So, the postman didn't deliver my code to set up the Internet at my apartment, but I found some free WiFi near my home. Below is the blog I've been keeping on Word, but I haven't kept upvery well. I'll write a really good update for tomorrow, but my power is about to die, so tschuss!
What Would Fergie Do
Yesterday was really rough. I felt absolutely isolated, overwhelmed, lonely, and frankly, miserable. I suppose I didn’t realize how much I relied on being at the hotel with the other new teachers. There, I could sit in the lobby and wait for people to sit and visit, or go to school and meet other people who will work with me, or call home on the telephone in my room. Right now, I’m in a different neighborhood with no phone or Internet access wondering what kind of a mistake I made. This is, perhaps, the most ridiculous decision I have ever made. Who am I to think that I can thrive in a totally new environment with new people, and a new culture? When I first told people that I was moving to Berlin, they usually responded with, “Wow. That’s amazing! You are so brave,” and in my head I laughed it off. Brave? I thought. Anyone would jump at this opportunity. I’m just lucky.
They, however, were right. It does take courage to leave everything that is familiar, but it also takes luck to get there.
Now, writing this on Microsoft Word because my Internet is not hooked up, I glance around my apartment so see a place that could soon be familiar. Piles of my purses (the three which Katie allowed me to bring) lay pell-mell in the doorway. My two personalized coffee cups the kids in previous classes know so well, sit by the sink. Pictures of friends and family are scattered across bureaus, table tops, and bookshelves. A small stuffed lion rests on my bed in a nest of oddly shaped pillows. They are my talisman. These objects show that I am not alone- that I have a history and a future- and that growth comes from change and change is usually painful. So, as Fergie so philosophically stated, “It’s time to be a big girl now, and big girls don’t cry.” (I find it amazing that she also came up with the phrase, “I’m gon’ gon’ gon’ get you drunk. Get you love drunk on my hump.”)
(45 minutes later)
Big girls don’t cry is much easier said than done because here I am again sitting on the hideous furniture (which IKEA will move when they bring my new things) wishing for someone familiar to sit down and give me a hug. Simply having my cat, Fiona, would be fantastic. I would even take Kerstin, the relocation agent. Or Rick Astley. But really, I want someone to share these times with me. The other new teachers all seem to have someone with them- sons, a spouse or partner, a mother in a neighboring country or sharing the hotel room.

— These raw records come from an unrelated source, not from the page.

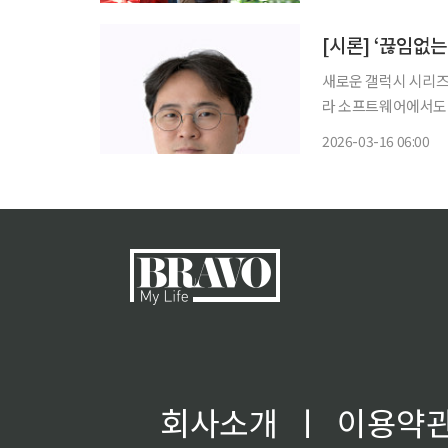
시작된 21일, 16개
[시론] ‘끊임없는
새로운 갤럭시 시리즈
라 소프트웨어에서도 
능(AI)이 들어가 기존 스마트폰을 
2026-03-16 06:00
정관리는 기본이고 피
회사소개
ㅣ
이용약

I need to plan a trip to see Diane. I need a taste of home. (But really, I need to get up, get a grip, take a shower, and go to the grocery store.)
So that’s what I’ll do. Even in Germany I need bread and toilet paper. And Nutella.
NOTE: DANG IT! I wrote three other entries, but can't seem to find them. Sorry. I'll try to catch you up later, but things are going well now. Very well, in fact.